DD is 21 months old, with a personality is on the 'soft' side of gentle - quick to cry at knocks, be anxious at new things etc. One of my closest friend (geographically and emotionally) has a DS the same age. We get on really well and provide a lot of co-support.
Problem is that friend's DS is on the rambunctious side of boyishness - a lovely, affectionate boy but this is usually expressed in running at people, hugging really strongly or banging things, and he's big and strong for his age.
At the moment, within minutes of being in the same room DD will have been knocked over, start wailing and crying and then refuse to let the little boy near her for the rest of their time together - she acts visibly scared of him - this is from very light knocks btw, I'm not an uncaring mother! He then gets very frustrated and is likely to be MORE rambunctious. Friend and I are reduced to not letting her son physically near my daughter to preserve the peace and allow us to hang out together which is limiting how much we can see ach other.

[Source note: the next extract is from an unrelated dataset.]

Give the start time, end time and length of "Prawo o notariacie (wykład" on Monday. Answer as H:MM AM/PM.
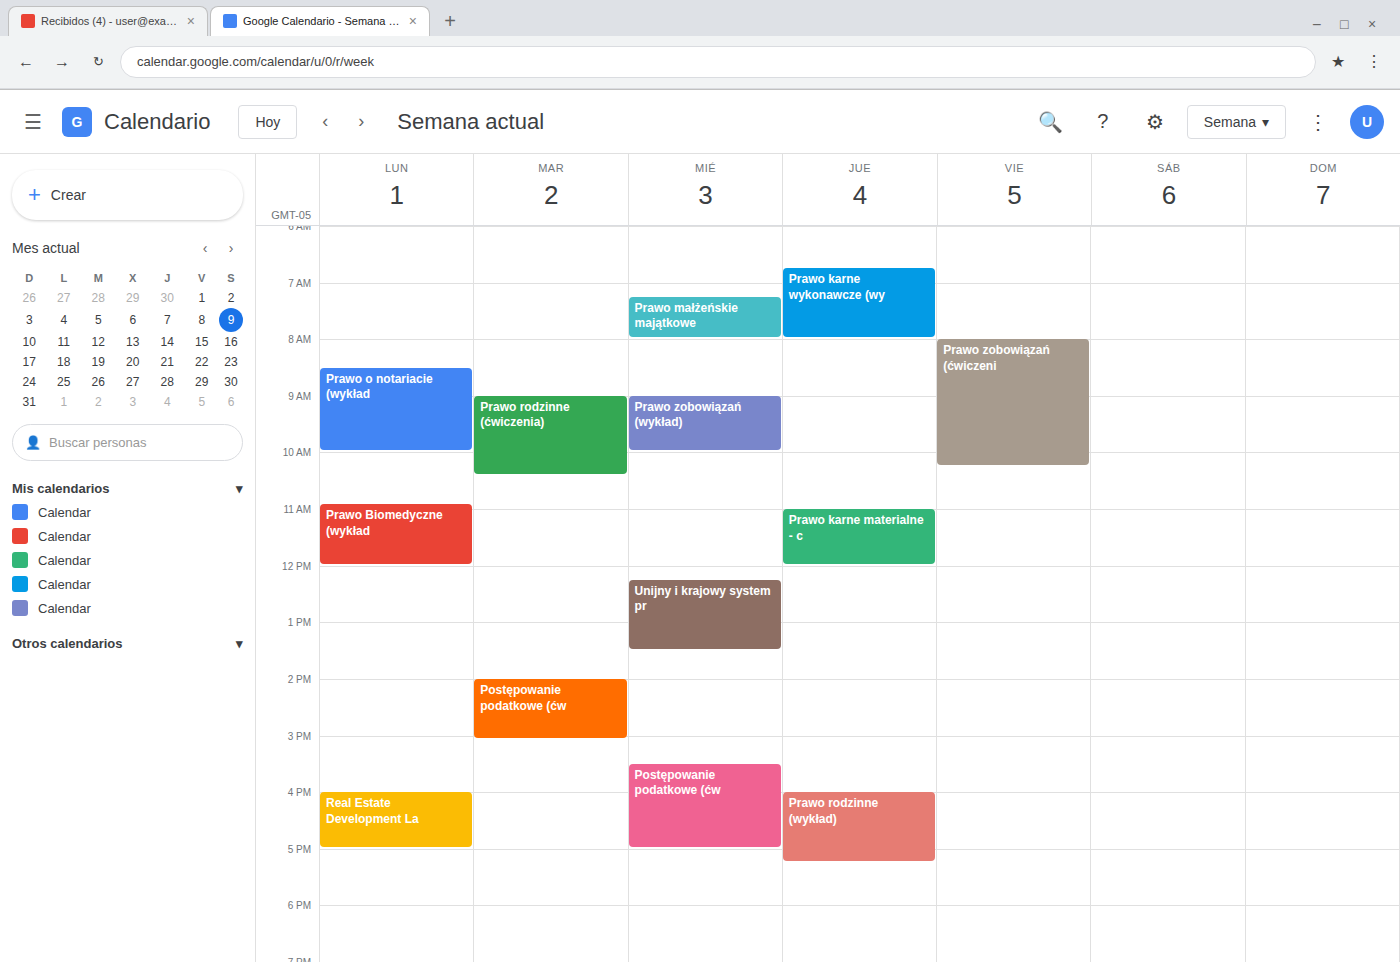
8:30 AM to 10:00 AM, 1 hour 30 minutes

DD just doesn't seem to have any strategies for coping with more physical children. I comfort her and try to calm her, but am trying to minimise my reactions because I wonder if it's making it worse. Friend is trying really hard to get DS to be more gentle with everyone. I think one or both of them will grow out of this eventually but is there anything else I can do???
I hate this little boy knowing that he scares DD, he is aware but finds it so hard to be gentle at this age - if only DD was a bit more stoic I don't think there would be such a problem. Any ideas???